- SET TASK 1 -
Swap "Museum" for "Gallery" in the rows from the first row to the row with "Chapel: 6:54 -> 3:54", and write those rows out again with everything else left as it is.

- GIVEN PASSAGE -
United States District Court, District of Columbia

August 27, 2019

MATHIAS LEMMA, Plaintiff,
v.
HISPANIC NATIONAL BAR ASSOCIATION, Defendant.

          MEMORANDUM OPINION

          RANDOLPH D. MOSS UNITED STATES DISTRICT JUDGE

         Mathias Lemma, proceeding pro se, commenced this suit on November 28, 2017, alleging that his former employer, the Hispanic National Bar Association (“HNBA”), discriminated against him “based on [his] disability.” See Dkt. 1 at 1. The HNBA moves to dismiss for lack of subject-matter jurisdiction and for failure to state a claim under Federal Rules of Civil Procedure 12(b)(1) and 12(b)(6), or, in the alternative, moves for summary judgment. Dkt. 19 at 1. Because the Court concludes that the HNBA is not a “covered entity” under the Americans with Disabilities Act (“ADA”), the Court will grant summary judgment in favor of the HNBA on Lemma's ADA claim, and because Lemma elected to pursue administrative remedies under the D.C. Human Rights Act (“DCHRA”), the Court will dismiss his DCHRA claim for lack of jurisdiction.

         I. BACKGROUND

         The HNBA moved to dismiss this suit once before, both for the reasons it gives in the motion now before the Court and for insufficient service of process under Federal Rule of Civil Procedure 12(b)(5). See Dkt. 4 at 1. The Court granted that motion, without prejudice, on the ground that Lemma failed to effect service of process. See Dkt. 9 at 1. In doing so, the Court explained the factual contours of the case, see Dkt. 9 at 1-3, and therefore will only briefly recount the relevant facts here. In December 2015, Lemma was hired as a bookkeeper and accountant for the HNBA. Dkt. 1 at 1. Lemma says that, on March 10, 2016, he told the HNBA's Executive Director that he has a heart condition, “hoping that she” would accommodate his disability by relieving him of responsibility for any “heavy lifting[].” Id. at 3. According to Lemma, the Executive Director responded only by noting that Lemma “did not tell [her about his heart condition] before.” Id. Lemma alleges that he was called to the Executive Director's office the next day and fired without explanation. Id.

- SET TASK 2 -
Reproduce the part of the court opinion from "RANDOLPH D. MOSS" to "lack of jurisdiction." word for word.

- EXTRACTED ENTRIES -

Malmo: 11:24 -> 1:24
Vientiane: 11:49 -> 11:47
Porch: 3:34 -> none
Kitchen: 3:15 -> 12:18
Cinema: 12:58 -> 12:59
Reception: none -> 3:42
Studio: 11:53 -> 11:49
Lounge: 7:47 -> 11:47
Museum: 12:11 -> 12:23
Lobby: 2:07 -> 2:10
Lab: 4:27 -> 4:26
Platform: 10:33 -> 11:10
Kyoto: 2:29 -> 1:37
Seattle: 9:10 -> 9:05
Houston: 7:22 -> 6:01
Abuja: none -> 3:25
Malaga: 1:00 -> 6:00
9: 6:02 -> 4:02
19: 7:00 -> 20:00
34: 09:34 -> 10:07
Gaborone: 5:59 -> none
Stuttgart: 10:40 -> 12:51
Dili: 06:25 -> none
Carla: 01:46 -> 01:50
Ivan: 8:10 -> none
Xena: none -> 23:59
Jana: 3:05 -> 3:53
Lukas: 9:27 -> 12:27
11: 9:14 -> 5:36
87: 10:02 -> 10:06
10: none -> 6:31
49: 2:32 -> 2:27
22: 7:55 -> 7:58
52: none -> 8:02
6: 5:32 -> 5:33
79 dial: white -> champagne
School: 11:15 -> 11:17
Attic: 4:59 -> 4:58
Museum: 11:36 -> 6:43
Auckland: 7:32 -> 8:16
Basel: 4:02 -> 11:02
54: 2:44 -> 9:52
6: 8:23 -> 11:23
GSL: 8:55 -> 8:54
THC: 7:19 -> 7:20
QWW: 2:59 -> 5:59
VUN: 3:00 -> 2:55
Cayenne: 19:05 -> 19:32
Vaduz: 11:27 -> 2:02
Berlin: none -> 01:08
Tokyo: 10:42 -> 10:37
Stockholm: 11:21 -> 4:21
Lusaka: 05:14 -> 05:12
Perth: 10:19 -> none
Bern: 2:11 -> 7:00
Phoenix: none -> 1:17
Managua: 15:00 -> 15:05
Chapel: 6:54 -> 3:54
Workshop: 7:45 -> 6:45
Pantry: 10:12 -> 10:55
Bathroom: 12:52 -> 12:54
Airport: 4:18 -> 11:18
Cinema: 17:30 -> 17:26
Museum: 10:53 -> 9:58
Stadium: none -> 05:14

- TASK RESPONSE 1 -
Malmo: 11:24 -> 1:24
Vientiane: 11:49 -> 11:47
Porch: 3:34 -> none
Kitchen: 3:15 -> 12:18
Cinema: 12:58 -> 12:59
Reception: none -> 3:42
Studio: 11:53 -> 11:49
Lounge: 7:47 -> 11:47
Gallery: 12:11 -> 12:23
Lobby: 2:07 -> 2:10
Lab: 4:27 -> 4:26
Platform: 10:33 -> 11:10
Kyoto: 2:29 -> 1:37
Seattle: 9:10 -> 9:05
Houston: 7:22 -> 6:01
Abuja: none -> 3:25
Malaga: 1:00 -> 6:00
9: 6:02 -> 4:02
19: 7:00 -> 20:00
34: 09:34 -> 10:07
Gaborone: 5:59 -> none
Stuttgart: 10:40 -> 12:51
Dili: 06:25 -> none
Carla: 01:46 -> 01:50
Ivan: 8:10 -> none
Xena: none -> 23:59
Jana: 3:05 -> 3:53
Lukas: 9:27 -> 12:27
11: 9:14 -> 5:36
87: 10:02 -> 10:06
10: none -> 6:31
49: 2:32 -> 2:27
22: 7:55 -> 7:58
52: none -> 8:02
6: 5:32 -> 5:33
79 dial: white -> champagne
School: 11:15 -> 11:17
Attic: 4:59 -> 4:58
Gallery: 11:36 -> 6:43
Auckland: 7:32 -> 8:16
Basel: 4:02 -> 11:02
54: 2:44 -> 9:52
6: 8:23 -> 11:23
GSL: 8:55 -> 8:54
THC: 7:19 -> 7:20
QWW: 2:59 -> 5:59
VUN: 3:00 -> 2:55
Cayenne: 19:05 -> 19:32
Vaduz: 11:27 -> 2:02
Berlin: none -> 01:08
Tokyo: 10:42 -> 10:37
Stockholm: 11:21 -> 4:21
Lusaka: 05:14 -> 05:12
Perth: 10:19 -> none
Bern: 2:11 -> 7:00
Phoenix: none -> 1:17
Managua: 15:00 -> 15:05
Chapel: 6:54 -> 3:54

- TASK RESPONSE 2 -
RANDOLPH D. MOSS UNITED STATES DISTRICT JUDGE

         Mathias Lemma, proceeding pro se, commenced this suit on November 28, 2017, alleging that his former employer, the Hispanic National Bar Association (“HNBA”), discriminated against him “based on [his] disability.” See Dkt. 1 at 1. The HNBA moves to dismiss for lack of subject-matter jurisdiction and for failure to state a claim under Federal Rules of Civil Procedure 12(b)(1) and 12(b)(6), or, in the alternative, moves for summary judgment. Dkt. 19 at 1. Because the Court concludes that the HNBA is not a “covered entity” under the Americans with Disabilities Act (“ADA”), the Court will grant summary judgment in favor of the HNBA on Lemma's ADA claim, and because Lemma elected to pursue administrative remedies under the D.C. Human Rights Act (“DCHRA”), the Court will dismiss his DCHRA claim for lack of jurisdiction.